Performance and scalability analysis of TCP/IP protocol for ATLAS HLT
model.
(preliminary)
Piotr Golonka, 10 Sept 2001.
o TCP/IP tests on LINUX were needed to improve and calibrate the modell
of TCPBroker.
o Scalability issues were of main concern.
o
o All standarized ways of programming multi-connection applications
succesfully set up and tested.
o POSIX standard describes 3 methods: select()/poll() system call,
real-time signal-driven communication (SIGIO) and asynchronous comunication
(AIO)
o select()/poll() - most popular among programmers, straightforward
in implementation,
o SIGIO - not as easy, applied in some high-performance servers
o Asynchronous I/O: not widely known(!), though standarized(!), few
vendors implement it in operating system.
o LINUX has currently 2 implementations: KAIO(by SGI) and "native"
(as a real-time extension to standard "glibc" library).
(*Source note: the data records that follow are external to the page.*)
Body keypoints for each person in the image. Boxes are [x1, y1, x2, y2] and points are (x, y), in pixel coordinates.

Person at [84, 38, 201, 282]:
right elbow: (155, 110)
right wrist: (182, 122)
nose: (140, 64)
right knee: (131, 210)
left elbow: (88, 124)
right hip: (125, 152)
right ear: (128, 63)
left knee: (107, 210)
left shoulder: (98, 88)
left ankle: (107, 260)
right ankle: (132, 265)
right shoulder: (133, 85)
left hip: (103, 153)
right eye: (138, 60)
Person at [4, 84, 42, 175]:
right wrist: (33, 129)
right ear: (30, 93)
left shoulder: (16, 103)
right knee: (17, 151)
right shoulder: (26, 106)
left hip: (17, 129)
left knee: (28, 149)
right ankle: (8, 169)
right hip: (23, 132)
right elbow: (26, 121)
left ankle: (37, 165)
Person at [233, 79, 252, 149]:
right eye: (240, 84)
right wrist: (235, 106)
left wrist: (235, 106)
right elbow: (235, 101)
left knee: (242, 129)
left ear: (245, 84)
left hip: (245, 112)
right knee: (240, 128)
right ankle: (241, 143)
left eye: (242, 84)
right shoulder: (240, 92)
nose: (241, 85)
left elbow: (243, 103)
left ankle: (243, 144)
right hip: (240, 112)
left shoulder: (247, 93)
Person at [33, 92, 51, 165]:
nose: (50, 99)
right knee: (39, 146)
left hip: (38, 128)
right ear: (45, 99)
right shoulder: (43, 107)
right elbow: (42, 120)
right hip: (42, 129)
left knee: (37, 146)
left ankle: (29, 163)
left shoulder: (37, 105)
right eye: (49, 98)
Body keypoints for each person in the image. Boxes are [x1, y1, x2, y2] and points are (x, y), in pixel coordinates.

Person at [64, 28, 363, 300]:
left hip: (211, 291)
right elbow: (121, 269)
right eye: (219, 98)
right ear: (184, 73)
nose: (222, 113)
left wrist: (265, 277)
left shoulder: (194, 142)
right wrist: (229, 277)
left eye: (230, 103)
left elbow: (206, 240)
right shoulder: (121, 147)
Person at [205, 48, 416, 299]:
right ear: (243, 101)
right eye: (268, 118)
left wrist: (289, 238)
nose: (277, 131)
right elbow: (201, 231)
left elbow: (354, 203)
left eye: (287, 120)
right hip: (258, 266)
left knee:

o KAIO (=Kernel Asynchronous I/O) - patch to the kernels 2.4.* , needed
some improvements in the code (posted to SGI), current status: experimental.
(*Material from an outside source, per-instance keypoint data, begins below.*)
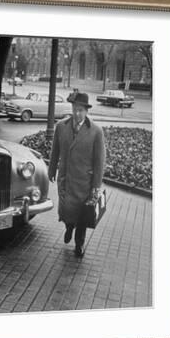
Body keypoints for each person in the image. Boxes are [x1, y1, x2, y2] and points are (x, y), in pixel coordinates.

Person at [48, 91, 106, 256]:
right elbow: (55, 151)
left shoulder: (96, 131)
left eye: (80, 110)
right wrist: (52, 169)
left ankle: (79, 244)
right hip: (65, 179)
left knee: (82, 214)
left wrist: (96, 186)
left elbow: (99, 161)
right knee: (67, 210)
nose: (77, 113)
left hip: (84, 182)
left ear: (87, 111)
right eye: (75, 109)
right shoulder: (61, 126)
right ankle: (68, 226)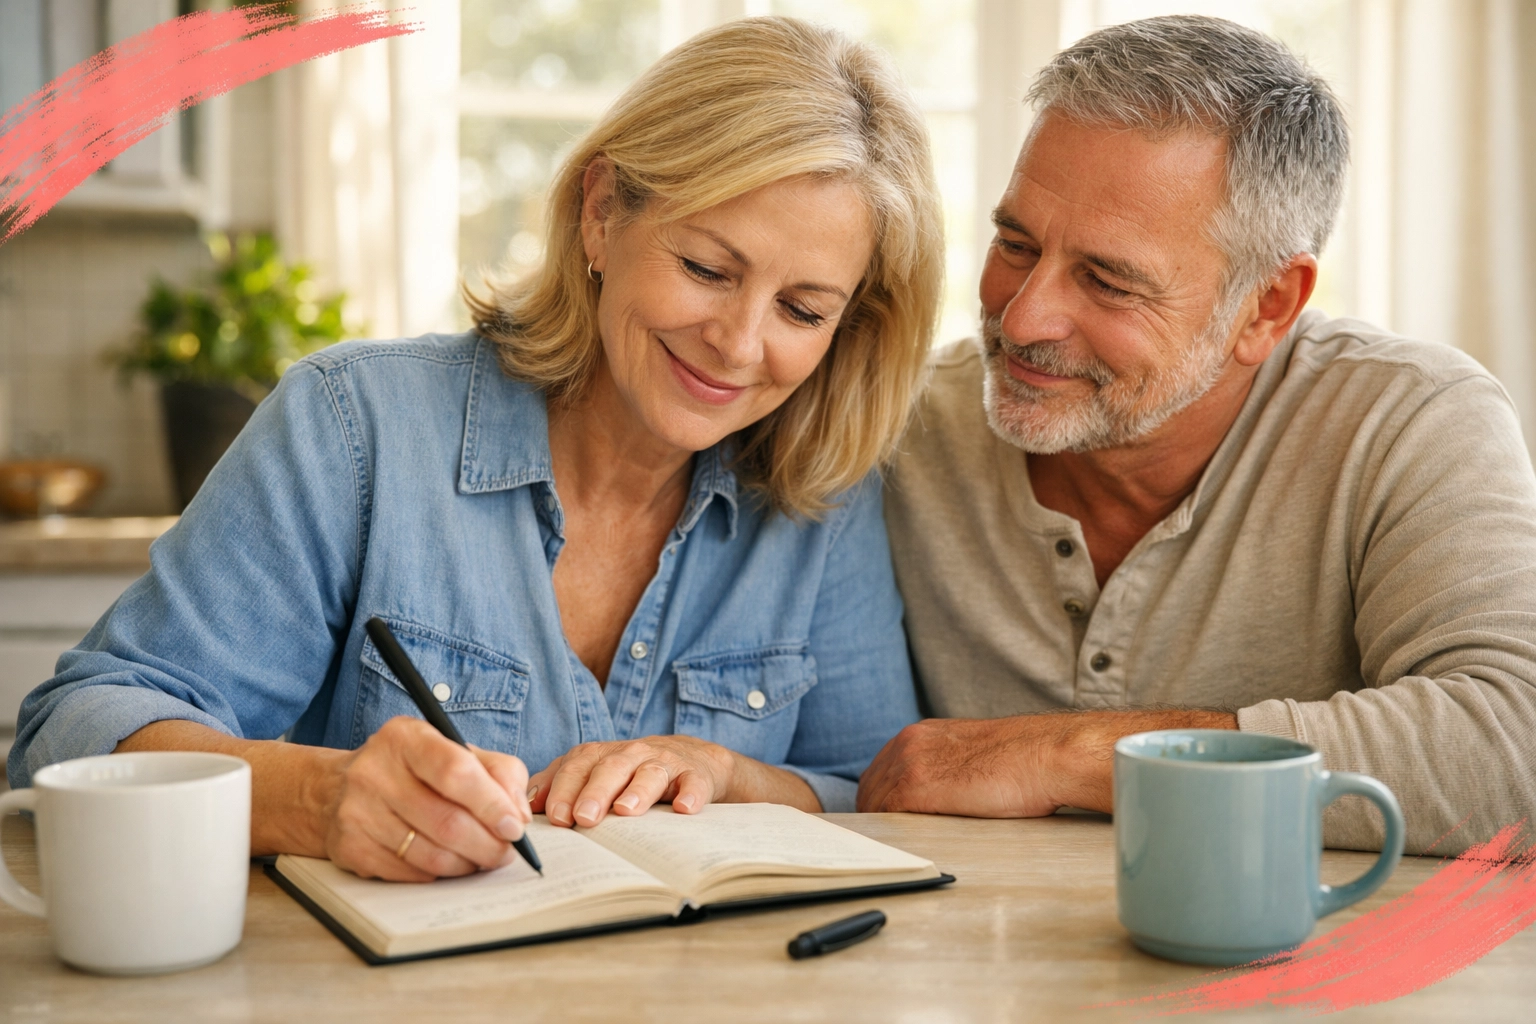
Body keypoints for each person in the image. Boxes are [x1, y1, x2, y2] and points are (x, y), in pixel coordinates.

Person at [8, 16, 943, 881]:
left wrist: (729, 773)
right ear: (603, 213)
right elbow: (73, 733)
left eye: (802, 309)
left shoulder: (823, 496)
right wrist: (317, 797)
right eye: (706, 268)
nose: (740, 344)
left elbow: (876, 792)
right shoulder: (355, 426)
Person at [862, 14, 1536, 856]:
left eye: (1108, 281)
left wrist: (1073, 754)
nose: (1024, 315)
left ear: (1266, 307)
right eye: (1015, 242)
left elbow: (1516, 748)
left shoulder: (1410, 420)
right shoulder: (895, 426)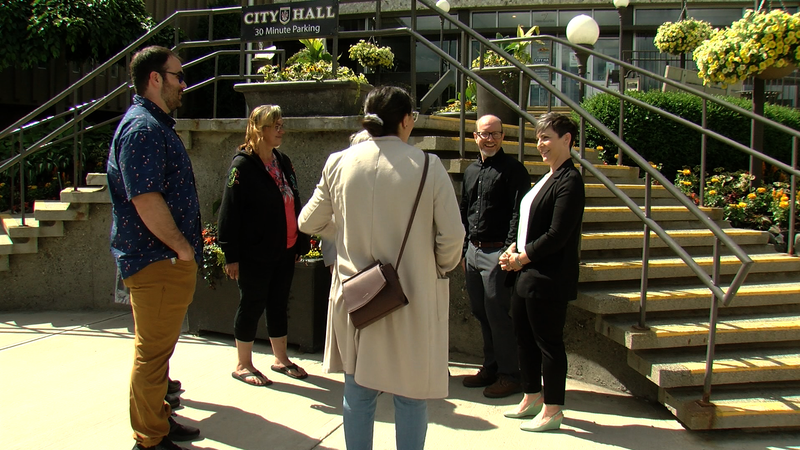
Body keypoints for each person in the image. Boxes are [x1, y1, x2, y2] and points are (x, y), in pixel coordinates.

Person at [298, 86, 465, 450]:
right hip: (411, 297)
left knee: (357, 394)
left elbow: (307, 221)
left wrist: (342, 229)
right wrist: (436, 266)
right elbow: (453, 237)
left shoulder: (338, 162)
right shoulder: (428, 166)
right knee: (411, 396)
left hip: (356, 297)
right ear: (406, 120)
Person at [107, 45, 201, 450]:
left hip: (161, 260)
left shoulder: (153, 125)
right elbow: (145, 199)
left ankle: (159, 419)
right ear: (155, 78)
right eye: (178, 75)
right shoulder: (143, 129)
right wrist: (181, 247)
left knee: (158, 352)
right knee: (151, 356)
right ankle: (149, 440)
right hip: (157, 260)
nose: (184, 83)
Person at [499, 112, 585, 433]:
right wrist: (511, 248)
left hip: (548, 277)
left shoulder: (570, 181)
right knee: (524, 338)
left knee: (548, 343)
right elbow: (527, 224)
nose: (540, 144)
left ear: (567, 140)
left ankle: (553, 409)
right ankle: (531, 396)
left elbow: (557, 234)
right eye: (538, 138)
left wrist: (521, 258)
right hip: (526, 274)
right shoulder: (547, 177)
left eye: (546, 137)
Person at [217, 104, 311, 387]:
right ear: (260, 130)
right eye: (276, 126)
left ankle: (281, 359)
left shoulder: (283, 161)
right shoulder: (242, 166)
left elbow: (295, 199)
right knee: (252, 304)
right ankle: (243, 364)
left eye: (282, 125)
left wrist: (300, 242)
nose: (282, 131)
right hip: (254, 252)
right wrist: (231, 255)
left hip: (285, 249)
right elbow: (229, 212)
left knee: (278, 303)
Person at [460, 114, 531, 398]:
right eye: (484, 134)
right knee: (481, 311)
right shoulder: (470, 171)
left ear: (503, 136)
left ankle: (510, 374)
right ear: (475, 137)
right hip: (473, 251)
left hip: (498, 252)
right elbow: (465, 210)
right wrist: (464, 249)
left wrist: (510, 248)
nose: (489, 139)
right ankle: (490, 367)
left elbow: (518, 213)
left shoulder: (514, 170)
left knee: (498, 314)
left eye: (495, 134)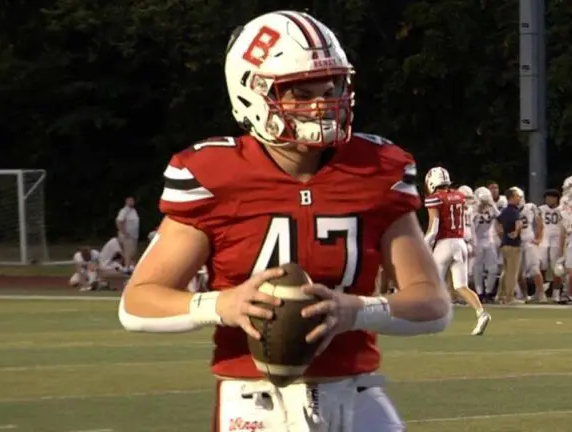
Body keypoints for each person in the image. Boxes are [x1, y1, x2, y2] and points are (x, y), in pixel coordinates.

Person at [119, 10, 450, 432]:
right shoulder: (214, 172)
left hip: (356, 390)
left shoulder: (377, 168)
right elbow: (137, 301)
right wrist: (220, 304)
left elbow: (433, 304)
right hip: (253, 399)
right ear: (252, 95)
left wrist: (357, 311)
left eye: (331, 86)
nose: (324, 102)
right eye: (301, 91)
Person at [424, 168, 491, 334]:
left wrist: (423, 245)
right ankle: (481, 313)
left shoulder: (435, 199)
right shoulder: (459, 196)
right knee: (461, 286)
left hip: (445, 243)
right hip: (460, 243)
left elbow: (433, 229)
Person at [495, 187, 522, 304]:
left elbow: (497, 222)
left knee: (505, 271)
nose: (519, 198)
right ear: (511, 198)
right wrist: (516, 232)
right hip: (513, 245)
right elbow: (518, 223)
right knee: (512, 272)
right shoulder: (514, 210)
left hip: (505, 243)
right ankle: (509, 297)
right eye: (517, 196)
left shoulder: (505, 211)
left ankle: (500, 295)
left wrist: (500, 234)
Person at [116, 196, 140, 267]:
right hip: (127, 236)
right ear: (126, 201)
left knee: (132, 252)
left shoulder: (133, 210)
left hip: (134, 236)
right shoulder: (124, 211)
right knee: (127, 253)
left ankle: (127, 266)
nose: (131, 202)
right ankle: (126, 268)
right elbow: (119, 221)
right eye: (130, 200)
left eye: (132, 200)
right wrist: (124, 232)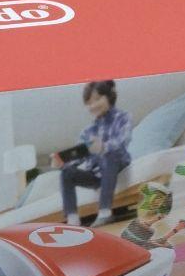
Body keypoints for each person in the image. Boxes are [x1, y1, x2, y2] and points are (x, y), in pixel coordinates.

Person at [52, 80, 132, 227]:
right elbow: (78, 158)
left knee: (108, 154)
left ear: (109, 96)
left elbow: (123, 141)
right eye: (89, 103)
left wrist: (103, 146)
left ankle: (105, 213)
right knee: (66, 173)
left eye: (97, 99)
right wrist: (62, 163)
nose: (93, 105)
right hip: (96, 174)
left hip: (116, 164)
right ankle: (73, 220)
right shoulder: (87, 131)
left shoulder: (123, 117)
Many "tweaking points" possible.
o
o TESTS performed:
o Setup: a few Pcs (400MHz and 2*800MHz), FastEthernet
o one or a few clients sending stream of data to one server with controlled
rate
o various "message sizes" (chosen 1460B=1 packet for final tests),
o 1-1000 connections open (and used) simultanously.
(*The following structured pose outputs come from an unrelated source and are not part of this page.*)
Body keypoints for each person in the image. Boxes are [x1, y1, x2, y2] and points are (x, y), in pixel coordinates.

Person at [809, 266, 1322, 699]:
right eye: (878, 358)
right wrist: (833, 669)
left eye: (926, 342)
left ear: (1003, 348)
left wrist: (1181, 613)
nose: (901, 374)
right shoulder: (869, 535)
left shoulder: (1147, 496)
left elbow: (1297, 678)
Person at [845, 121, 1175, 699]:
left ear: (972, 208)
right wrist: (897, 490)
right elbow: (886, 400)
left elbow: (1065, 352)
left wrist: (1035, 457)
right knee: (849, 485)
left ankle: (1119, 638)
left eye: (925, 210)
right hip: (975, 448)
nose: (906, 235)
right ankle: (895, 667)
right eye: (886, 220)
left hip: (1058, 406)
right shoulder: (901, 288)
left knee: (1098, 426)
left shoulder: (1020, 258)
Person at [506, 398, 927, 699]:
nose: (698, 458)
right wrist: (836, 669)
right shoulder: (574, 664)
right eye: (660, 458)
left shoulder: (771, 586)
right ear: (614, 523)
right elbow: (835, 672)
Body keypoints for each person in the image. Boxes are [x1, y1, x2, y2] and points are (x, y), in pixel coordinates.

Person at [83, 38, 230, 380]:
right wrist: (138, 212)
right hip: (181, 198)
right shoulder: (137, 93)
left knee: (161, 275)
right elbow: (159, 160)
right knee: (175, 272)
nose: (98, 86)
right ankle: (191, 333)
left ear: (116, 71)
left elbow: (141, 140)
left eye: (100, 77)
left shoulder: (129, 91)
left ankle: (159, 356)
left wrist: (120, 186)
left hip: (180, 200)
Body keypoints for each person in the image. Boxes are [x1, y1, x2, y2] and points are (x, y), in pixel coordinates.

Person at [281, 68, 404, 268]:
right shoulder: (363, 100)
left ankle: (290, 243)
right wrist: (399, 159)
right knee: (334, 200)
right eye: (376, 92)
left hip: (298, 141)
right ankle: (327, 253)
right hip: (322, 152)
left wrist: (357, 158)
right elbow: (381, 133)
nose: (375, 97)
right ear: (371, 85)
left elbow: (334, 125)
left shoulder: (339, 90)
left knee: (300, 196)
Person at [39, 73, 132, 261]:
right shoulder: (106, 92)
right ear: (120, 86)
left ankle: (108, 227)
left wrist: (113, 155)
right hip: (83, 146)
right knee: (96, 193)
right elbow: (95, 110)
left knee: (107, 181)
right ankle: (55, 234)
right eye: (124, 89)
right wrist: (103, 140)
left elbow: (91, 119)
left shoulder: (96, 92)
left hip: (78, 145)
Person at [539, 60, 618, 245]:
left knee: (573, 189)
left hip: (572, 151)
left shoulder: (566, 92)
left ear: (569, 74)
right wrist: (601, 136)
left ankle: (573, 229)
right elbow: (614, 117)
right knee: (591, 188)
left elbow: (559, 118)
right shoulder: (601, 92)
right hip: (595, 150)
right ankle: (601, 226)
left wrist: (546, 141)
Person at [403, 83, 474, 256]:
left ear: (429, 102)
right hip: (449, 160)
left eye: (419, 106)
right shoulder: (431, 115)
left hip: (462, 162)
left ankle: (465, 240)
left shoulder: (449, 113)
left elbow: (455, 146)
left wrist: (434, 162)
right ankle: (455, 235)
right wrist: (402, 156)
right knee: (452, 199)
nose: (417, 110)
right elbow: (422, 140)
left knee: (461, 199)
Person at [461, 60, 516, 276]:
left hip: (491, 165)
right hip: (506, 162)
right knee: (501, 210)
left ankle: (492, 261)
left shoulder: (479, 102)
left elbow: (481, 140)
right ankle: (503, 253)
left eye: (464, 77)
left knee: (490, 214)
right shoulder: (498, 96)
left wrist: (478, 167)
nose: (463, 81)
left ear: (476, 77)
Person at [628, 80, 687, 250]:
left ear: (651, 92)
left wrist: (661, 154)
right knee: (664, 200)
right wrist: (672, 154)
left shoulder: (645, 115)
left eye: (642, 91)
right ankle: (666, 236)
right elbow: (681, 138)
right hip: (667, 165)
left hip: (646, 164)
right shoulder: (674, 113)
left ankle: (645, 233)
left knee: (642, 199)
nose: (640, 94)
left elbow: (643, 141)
o External application for measuring CPU load on the server.
o
o RESULTS:
o We have shown that reliable communication using TCP may be realised
for up to a 1000 connections, with total rate of up to 10MBytes/s without
saturation of 400MHz machine. It is possible to use socket API for network
communication (keep standards!), TCP overhead should not be a problem
o CPU load vs Throughput for READING operation (Ping-Pong test gave
the results for mixed read+write operations, we were unable to untie this!)
o Limits for total data rate which may be accepted by server (approx.
9MBytes/s, instabilities, signal queue overflows, etc)
o
o LIMITATIONS:
o select() - natural limit of 1023 connections that can be described
by a bitmap data structure which is passed to this syscall. Poll() - solves
the problem: bitmap replaced with dedicated data structure, (performance
penalty!)
o Signal-driven methods: big message rates may overflow internal signal
queues (1024 signals may wait in a signal queue in kernel 2.4.*). Method
fails when overflow happens.
o
o RESULT ANALYSIS:
o select(): scales very poor! Applicable for applications that have
less then a few tens of connections open for data transfer. We EXCLUDE
this method.
o SIGIO: scales very well with increasing number of connections. Very
good performance!
o (K)AIO: some unexplained behaviour. Scales well. Slightly poorer
performance comparing to SIGIO.
o
o OUR CONCLUSIONS FOR MODELING:
o One scalability parameter (!) needed to be added to the model, if
we decide to model SIGIO or AIO behaviour: impact of the number of connections
for load.
o The value of the parameter may be found directly from the plots.
o The model will be applicable up to a "maximal rate" limit, i.e. 9-10
MBytes/s for FastEthernet (additional parameter?)
o All conclusions concerning these methods should be applicable to
ALL communications protocols which use socket API (i.e. UDP, raw packet,
etc.,) not applicable for MESH driver though
o Now: put it into at2sim and try out!
o
o PROBLEMS, DISCUSSION:
o signal queue overflow protection for KAIO may be implemented.
o The same for SIGIO - need some hints from LINUX Kernel hackers to
find out how SIGIO works.
o Further experiments with AIO needed, especially to find out the optimal
number of "Slave threads"
o Experiments on Gigabit Ethernet and much faster machines needed (To
be done in Krakow, Oct/Nov 2001)
o Lots of things to be tested, no manpower (i.e. Same tests for UDP,
zero-copy patches, etc) :-(
o HOPEFULLY WE CAN PROVE THAT TCP MAY BE USED IN ATLAS HLT.